# [Testo fornito]
Scioccata dalla scoperta di fosse comuni in Ucraina, l'ex procuratrice del Tribunale penale internazionale per l'ex Jugoslavia (TPIJ) Carla Del Ponte reputa il presidente russo Vladimir Putin responsabile di aggressione nei confronti di uno Stato sovrano. Un crimine per cui esistono già prove, sostiene.

Carla del Ponte
Anche in pensione, Carla del Ponte continua a far sentire la sua voce sulla guerra in Ucraina. Lo fece anche agli Eventi letterari Monte Verità, in Ticino, nell’aprile 2022. © Ti-press

Ex procuratrice dei tribunali penali internazionali per il Ruanda e per l’ex Jugoslavia, Carla Del Ponte è stata in seguito ambasciatrice per la Svizzera in Paraguay e in Argentina. Nel 2008, ha pubblicato le sue memorie: La caccia: io e i criminali di guerra sulla sua esperienza di procuratrice. All’epoca, il libro aveva suscitato molte polemiche a causa delle accuse di traffico di organi di cui si sarebbero resi colpevoli militanti albanesi del Kosovo ai danni di prigionieri serbi.

SWI swissinfo.ch: Immagini che potrebbero rappresentare delle prove di crimini di guerra da parte delle forze russe in Ucraina sono state pubblicate da diversi media. Secondo lei, Vladimir Putin potrà evitare un processo davanti a un tribunale internazionale?

Carla Del Ponte: In principio no, perché la Corte penale internazionale (CPI) dell’Aja ha già aperto un’inchiesta per crimini di guerra e contro l’umanità commessi in Ucraina dall’esercito russo. Putin è certamente suscettibile di essere riconosciuto responsabile di questi reati.

Naturalmente, il crimine più importante di cui potrebbe essere accusato è quello di aggressione [crimine commesso da uno Stato o da persone nell’ambito di un conflitto armato contro uno Stato sovrano, Ndr]. È un reato che la CPI non può giudicare [perché la Russia non ha sottoscritto lo Statuto di Roma che definisce questo crimine]. Sarà dunque necessario che la comunità internazionale costituisca un tribunale specifico. È un punto ancora in discussione a livello internazionale e nessun accordo è stato raggiunto per il momento.

L’Ucraina ha già cominciato a giudicare delle persone nel suo territorio. Se le indagini della CPI sfoceranno in accuse, sarà possibile che si tenga in parallelo un processo all’Aja, analogamente a ciò che si è fatto per giudicare i criminali di guerra dell’ex Jugoslavia?

# [Contenuto del dataset]
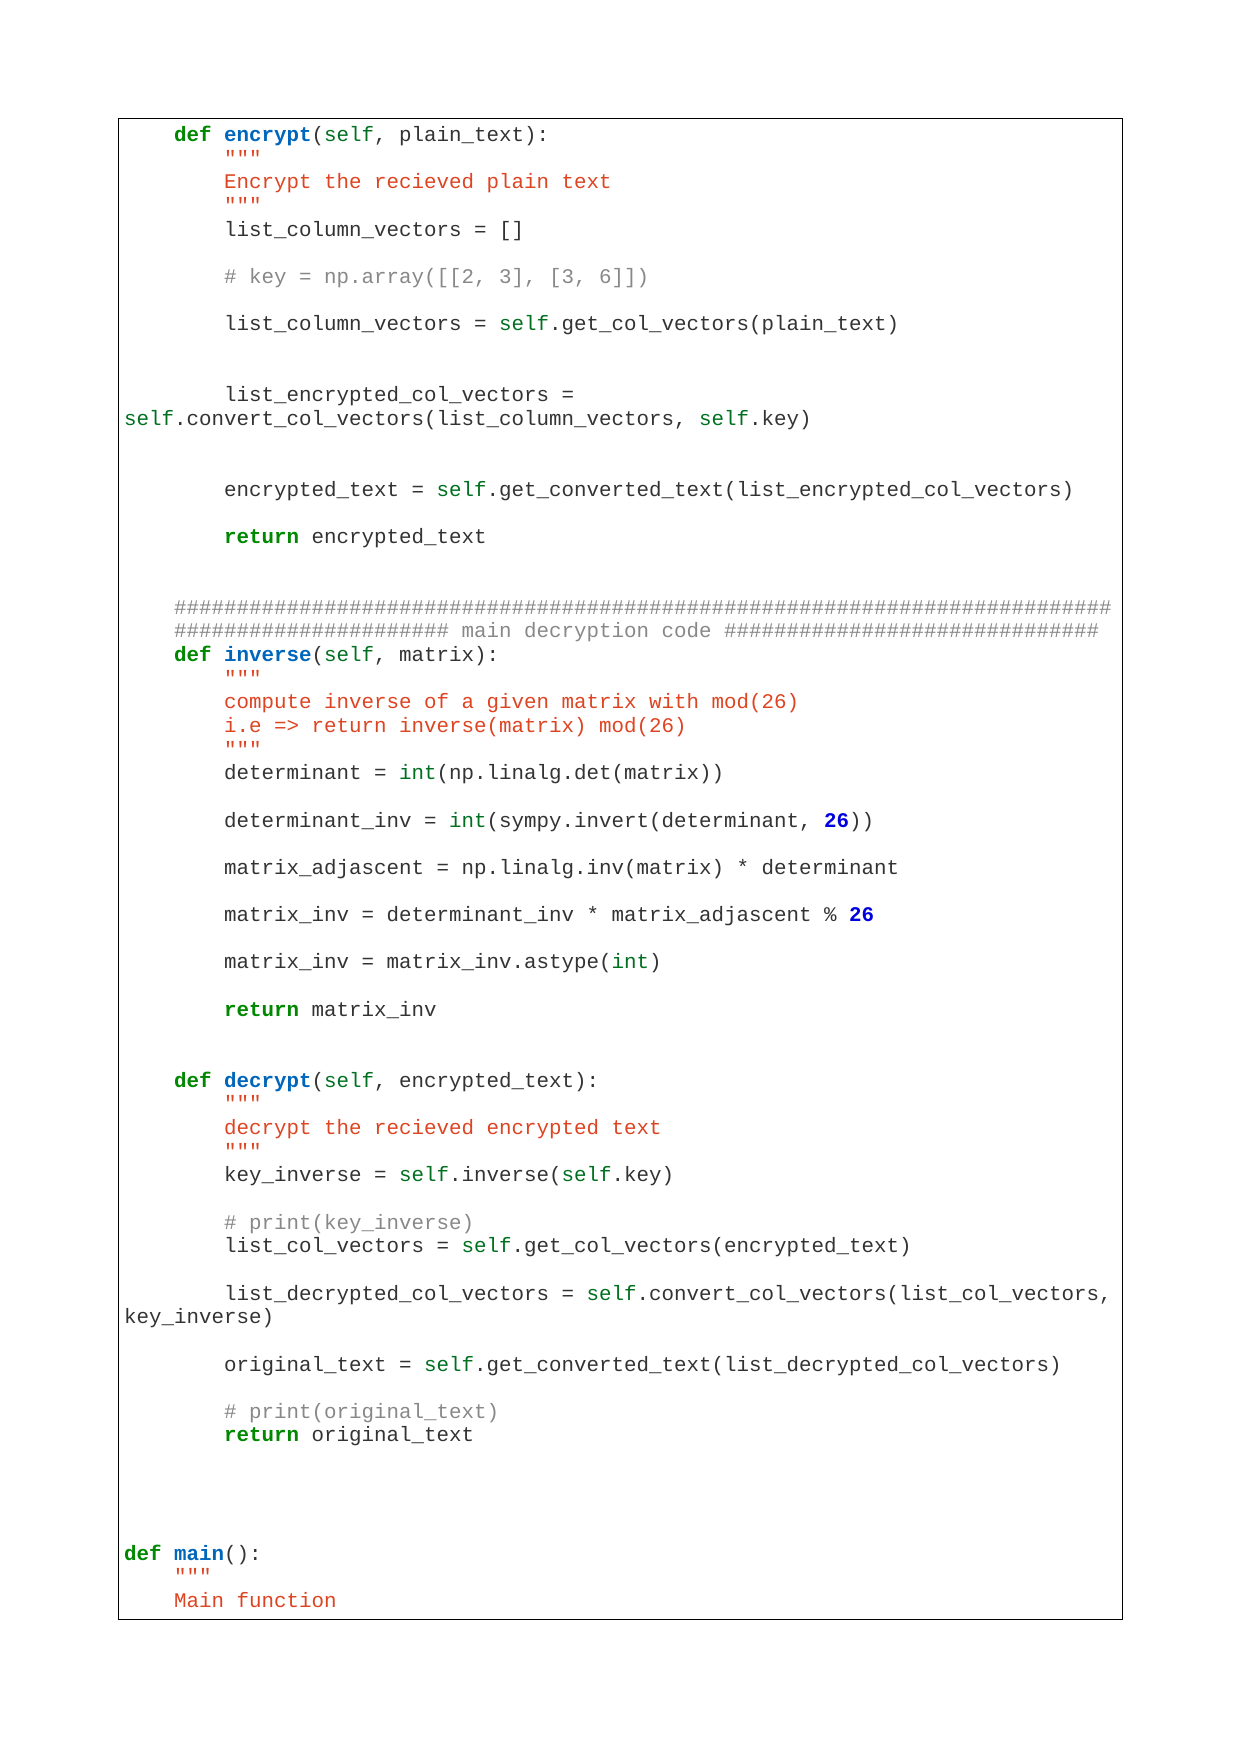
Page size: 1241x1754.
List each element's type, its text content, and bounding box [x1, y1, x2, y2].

# [Descrizione del compito]
Stabilisci se ciascuna delle tre affermazioni concorda con l'intervista a Carla Del Ponte. Rispondi sì o no e cita alla lettera le parole dell'intervista che lo decidono.
1. La Corte penale internazionale dell'Aja ha già aperto un'inchiesta sui crimini commessi in Ucraina dall'esercito russo.
2. La Corte penale internazionale può giudicare il crimine di aggressione.
3. La comunità internazionale ha già trovato un accordo per costituire un tribunale specifico.
Le righe non servono per questo lavoro.

# [Risposta al problema]
1. Sì: «la Corte penale internazionale (CPI) dell’Aja ha già aperto un’inchiesta per crimini di guerra e contro l’umanità commessi in Ucraina dall’esercito russo»
2. No: «È un reato che la CPI non può giudicare»
3. No: «nessun accordo è stato raggiunto per il momento»